Some South African insurers are trying to dodge paying out for lockdown losses

 ·10 Jul 2020

One of South Africa’s key financial regulators, the Financial Sector Conduct Authority (FSCA), says it is concerned about the behaviour of some insurers who are deliberately avoiding paying business interruption claims where no grounds exist to do so.

In a circular published on Thursday (9 July), the FSCA said that the national lockdown cannot be used by any insurer as grounds to reject a claim.

“Such conduct goes against the principles of treating customers fairly and breaks down confidence and trust in the insurance sector.

“The FSCA has communicated this view to insurers and will take action against those that do not treat their customers fairly.”

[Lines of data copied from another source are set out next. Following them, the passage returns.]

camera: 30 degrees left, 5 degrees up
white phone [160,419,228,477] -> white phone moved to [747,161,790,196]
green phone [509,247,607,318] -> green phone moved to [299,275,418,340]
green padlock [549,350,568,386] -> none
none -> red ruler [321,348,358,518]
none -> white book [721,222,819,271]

The regulator said that one of the key principles underlying the Twin Peaks reforms is that of treating customers fairly, where:

  • Products are designed to meet customers’ needs;
  • Are sold in such a way that customers understand what they are buying;
  • Unfair barriers such as fine print or unfair proof of claims are not put in the way of customers exercising their rights in terms of those policies.

Based on the information received and analysed by the FSCA to date, the regulator found that, although it could not find evidence that the national lockdown could be a trigger for a valid business interruption insurance cover claim, policyholders are able to claim in instances where they can show that they have satisfied the requirements of their specific policy.

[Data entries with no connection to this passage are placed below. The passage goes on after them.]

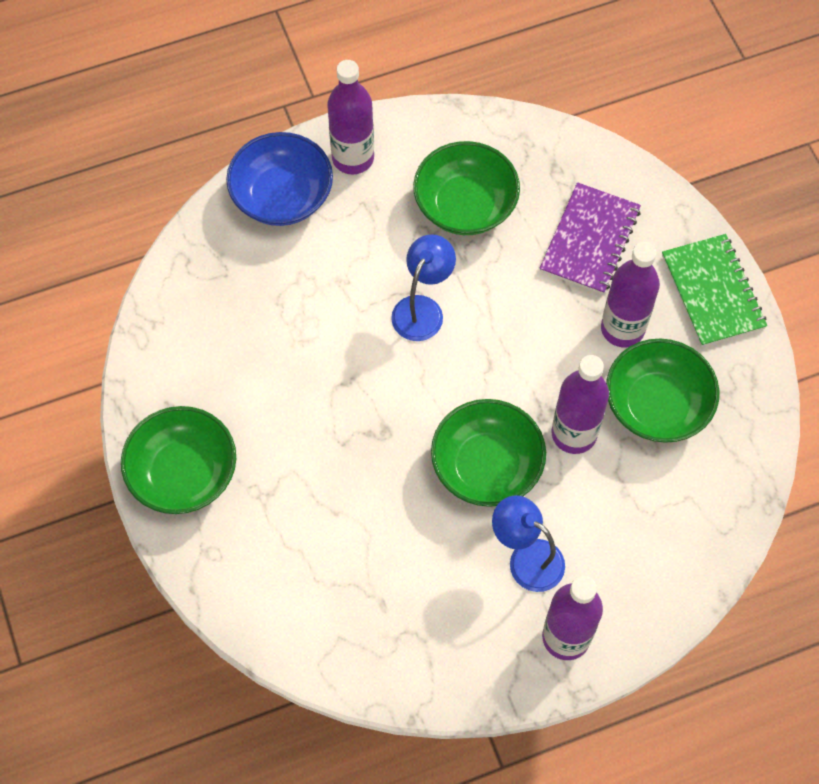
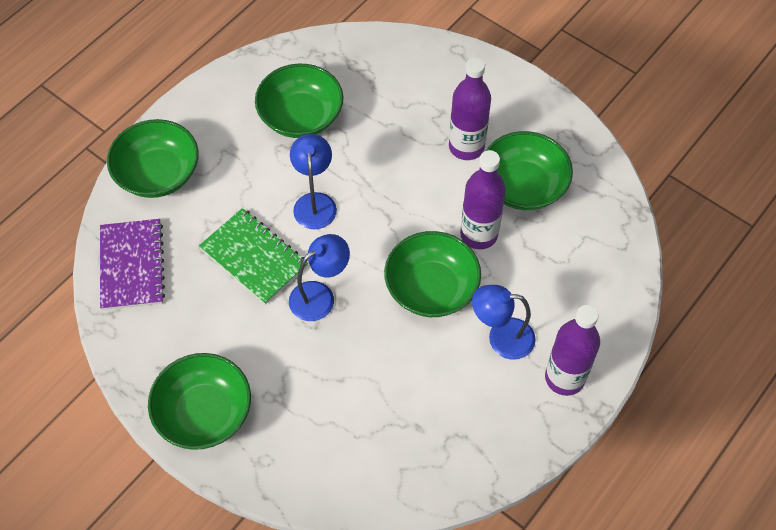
camera: 30 degrees left, 5 degrees down
blue bowl [226,132,333,226] -> green bowl [107,119,199,198]
purple bottle [327,60,374,175] -> none
purple notebook [539,182,641,294] -> purple notebook moved to [100,219,165,310]
green notebook [662,234,767,347] -> green notebook moved to [199,208,308,305]
none -> blue lamp [289,234,350,321]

This is whether it was before, during or after the national lockdown.

“In other words, the national lockdown cannot be used by any insurer as a ground to reject a claim,” it said.

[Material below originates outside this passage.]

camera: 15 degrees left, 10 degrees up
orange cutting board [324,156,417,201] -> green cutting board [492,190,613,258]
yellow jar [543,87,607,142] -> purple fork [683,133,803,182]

The FSCA said that certain conditions need to be met for a valid claim. This is if:

  • A policyholder has a business interruption policy with a radius clause;
  • They can prove that the business suffered a loss – for example, fewer bookings, cancellations of bookings and so forth;
  • The loss was a result of the contagious/infectious disease in the area specified in the radius clause;
  • Business was interrupted or interfered with as a result of measures taken as a consequence of the contagious/infectious disease, including the national lockdown.

The FSCA said it has continuously reminded the insurance industry of the fact that Covid-19 entered the country and spread already prior to the declaration of the national lockdown.